→ Supplied entries

▬▬▬▬▬▬▬▬▬▬

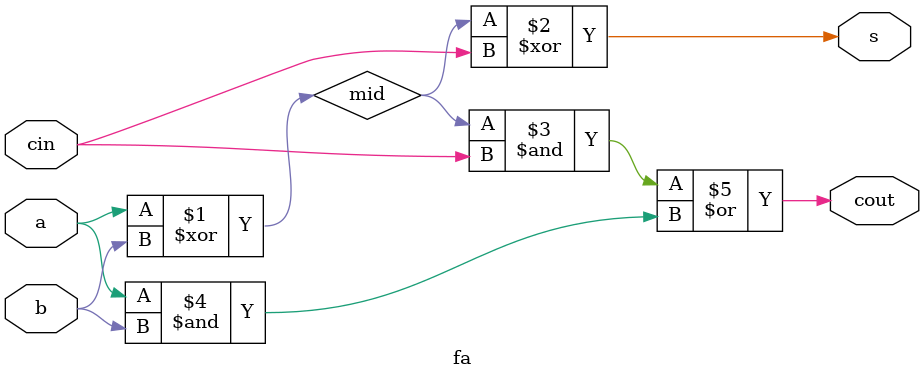
<source format=v>
`timescale 1ns / 1ps

module fa(
    input a,
    input b,
    input cin,
    output s,
    output cout
    );
    wire mid;
    
    assign mid = a ^ b;
    assign s = mid ^ cin;
    assign cout = (mid & cin) | (a & b);
    
endmodule
</source>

▬▬▬▬▬▬▬▬▬▬

→ Exercise requirements
What lines above contain the word "assign"? Please copy each one.

→ Task solution
    assign mid = a ^ b;
    assign s = mid ^ cin;
    assign cout = (mid & cin) | (a & b);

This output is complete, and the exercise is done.